E:\System Volume Information\_restore{4FBD8D9F-6E63-4B0B-A1EC-1859D8717B04}\RP8\A0000233.com Gen:Trojan.Heur.6000FFBDBD No action was possible

Object Name Threat Name Final Status

\System Volume Information\_restore{B05D9507-EE70-45B6-8866-87A0578AA978}\RP7\A0003933.exe=](Instyler o)=](Instyler Module 75)=](NSIS o)=]lzma_solid_nsis0006 Adware.Iebar.A Infected (no action was possible, file was in an archive)

\System Volume Information\_restore{4FBD8D9F-6E63-4B0B-A1EC-1859D8717B04}\RP8\A0000231.exe=](RAR Sfx o)=]svchost.exe Generic.Keylogger.C6F510F4 Infected (no action was possible, file was in an archive)
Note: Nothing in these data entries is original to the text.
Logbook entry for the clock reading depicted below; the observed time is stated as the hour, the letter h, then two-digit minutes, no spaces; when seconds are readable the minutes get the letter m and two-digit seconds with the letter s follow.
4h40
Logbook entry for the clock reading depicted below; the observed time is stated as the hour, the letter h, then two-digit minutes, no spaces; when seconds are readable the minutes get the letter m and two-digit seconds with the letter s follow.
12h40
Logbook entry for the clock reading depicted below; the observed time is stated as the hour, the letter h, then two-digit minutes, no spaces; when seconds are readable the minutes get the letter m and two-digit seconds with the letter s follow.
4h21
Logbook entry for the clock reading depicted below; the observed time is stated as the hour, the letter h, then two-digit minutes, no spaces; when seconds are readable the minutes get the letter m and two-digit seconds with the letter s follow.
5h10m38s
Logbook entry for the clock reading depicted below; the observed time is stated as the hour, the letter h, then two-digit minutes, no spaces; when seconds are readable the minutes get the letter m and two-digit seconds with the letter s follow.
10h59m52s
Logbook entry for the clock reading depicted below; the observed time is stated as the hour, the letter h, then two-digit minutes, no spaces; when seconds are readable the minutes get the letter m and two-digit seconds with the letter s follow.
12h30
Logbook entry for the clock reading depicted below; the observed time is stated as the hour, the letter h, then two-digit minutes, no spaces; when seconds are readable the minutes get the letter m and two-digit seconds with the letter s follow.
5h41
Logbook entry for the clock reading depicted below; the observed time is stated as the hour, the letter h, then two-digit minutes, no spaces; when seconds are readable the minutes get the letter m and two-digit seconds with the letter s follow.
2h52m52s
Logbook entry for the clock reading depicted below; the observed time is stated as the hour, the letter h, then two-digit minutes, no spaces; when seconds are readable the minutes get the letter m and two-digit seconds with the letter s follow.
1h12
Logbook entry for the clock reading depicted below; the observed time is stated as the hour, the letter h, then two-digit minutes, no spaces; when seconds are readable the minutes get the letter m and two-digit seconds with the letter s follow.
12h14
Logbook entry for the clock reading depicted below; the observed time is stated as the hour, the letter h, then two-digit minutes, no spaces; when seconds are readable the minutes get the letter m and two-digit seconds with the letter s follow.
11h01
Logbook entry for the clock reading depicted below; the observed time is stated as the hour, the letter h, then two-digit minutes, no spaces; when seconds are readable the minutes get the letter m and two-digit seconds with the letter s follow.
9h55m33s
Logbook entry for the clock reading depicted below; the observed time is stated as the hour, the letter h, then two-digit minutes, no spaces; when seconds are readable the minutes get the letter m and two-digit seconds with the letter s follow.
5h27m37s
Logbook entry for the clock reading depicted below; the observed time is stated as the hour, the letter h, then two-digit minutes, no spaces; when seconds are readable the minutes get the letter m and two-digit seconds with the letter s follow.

\System Volume Information\_restore{4FBD8D9F-6E63-4B0B-A1EC-1859D8717B04}\RP8\A0000231.exe=](RAR Sfx o)=]svchosthk.dll Generic.Perfloger.BD9DEACE Infected (no action was possible, file was in an archive)

\System Volume Information\_restore{4FBD8D9F-6E63-4B0B-A1EC-1859D8717B04}\RP8\A0000231.exe=](RAR Sfx o)=]svchostwb.dll Trojan.Keylogger.Perfect.1.4.7 Infected (no action was possible, file was in an archive)

\System Volume Information\_restore{4FBD8D9F-6E63-4B0B-A1EC-1859D8717B04}\RP8\A0000231.exe=](RAR Sfx o)=]rinst.exe Trojan.Keylogger.Perfect.1.4.7 Infected (no action was possible, file was in an archive)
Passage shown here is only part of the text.